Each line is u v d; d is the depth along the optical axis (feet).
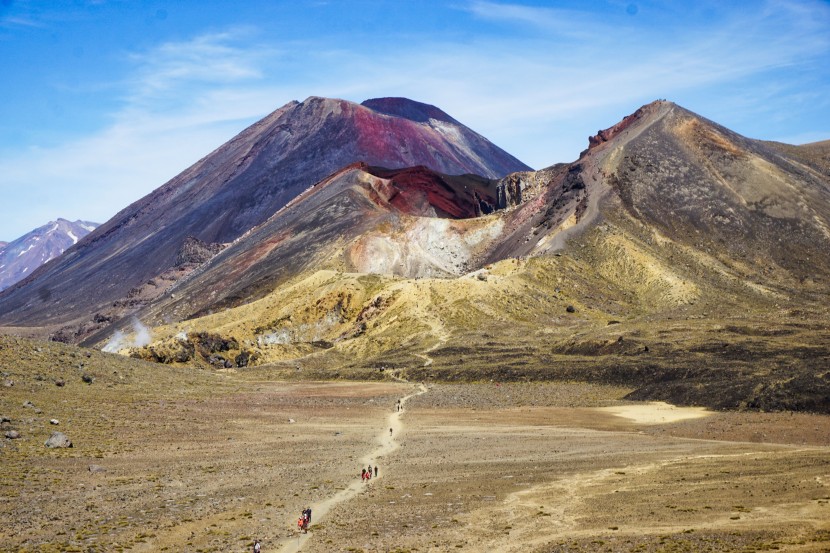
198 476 264.52
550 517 205.57
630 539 179.22
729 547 166.09
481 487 247.09
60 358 476.13
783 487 221.66
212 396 484.33
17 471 252.21
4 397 367.04
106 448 303.07
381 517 209.56
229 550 178.09
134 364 542.98
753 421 378.12
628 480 249.96
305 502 228.63
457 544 181.78
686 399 463.42
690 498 217.36
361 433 380.17
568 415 443.32
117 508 215.72
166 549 178.60
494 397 517.96
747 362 538.06
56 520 200.23
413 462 297.53
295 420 418.92
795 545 163.12
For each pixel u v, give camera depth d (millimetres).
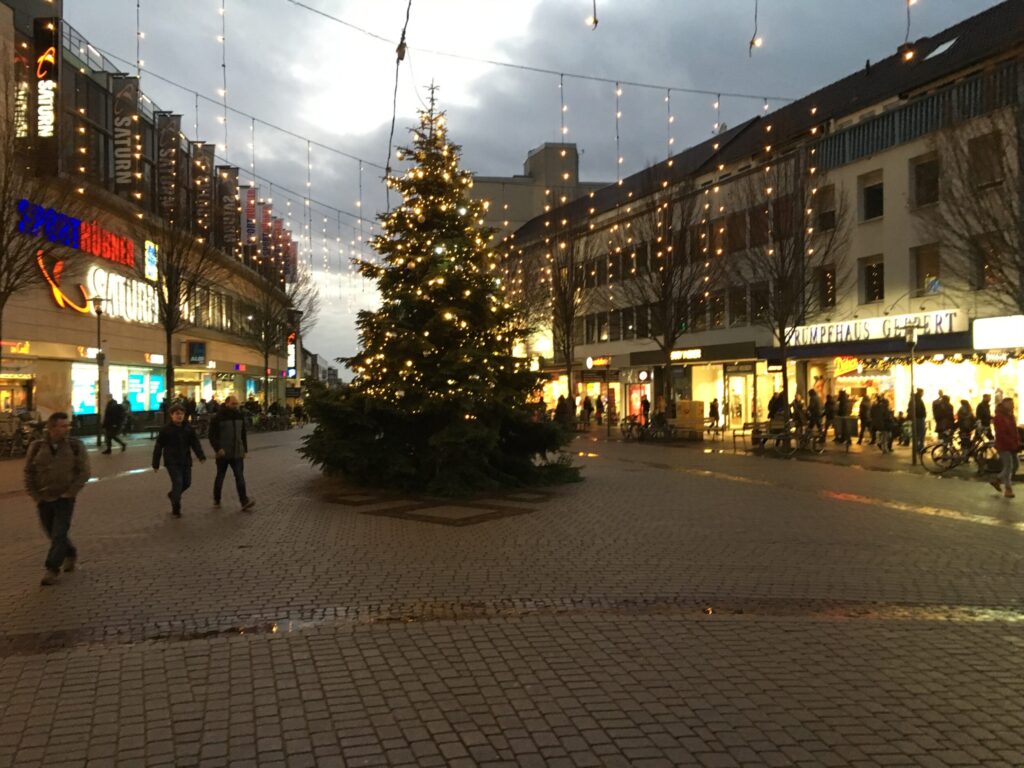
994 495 13516
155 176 36781
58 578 7547
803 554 8688
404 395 13812
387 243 14641
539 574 7785
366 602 6773
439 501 12805
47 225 21719
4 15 24047
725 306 34062
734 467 18625
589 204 47000
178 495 11453
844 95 32219
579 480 15438
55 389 29938
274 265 56500
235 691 4688
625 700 4527
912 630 5922
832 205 28250
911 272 25500
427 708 4414
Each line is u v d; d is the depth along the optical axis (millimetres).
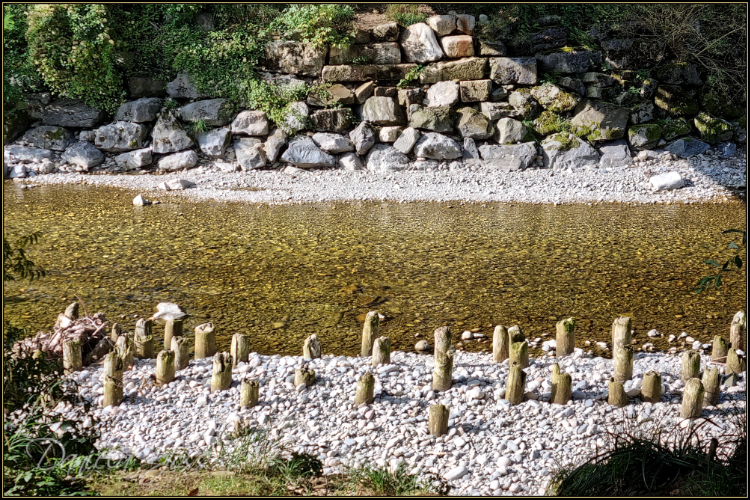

______

TASK DESCRIPTION: Output only the lines running from the line with "295 420 418.92" through the last line of the entries above, inclusive, with pictures excluded.

TASK OUTPUT:
295 420 418.92
795 545 163.12
For each pixel u v, give camera depth d (millimetres).
994 495 13516
155 176 36781
58 578 7547
803 554 8688
404 395 13812
387 243 14641
539 574 7785
366 602 6773
439 501 12805
47 225 21719
4 15 24047
725 306 34062
734 467 18625
589 204 47000
178 495 11453
844 95 32219
579 480 15438
55 389 29938
274 265 56500
235 691 4688
625 700 4527
912 630 5922
832 205 28250
911 272 25500
427 708 4414
Each line is u v d; d is the depth along the optical axis (millimetres).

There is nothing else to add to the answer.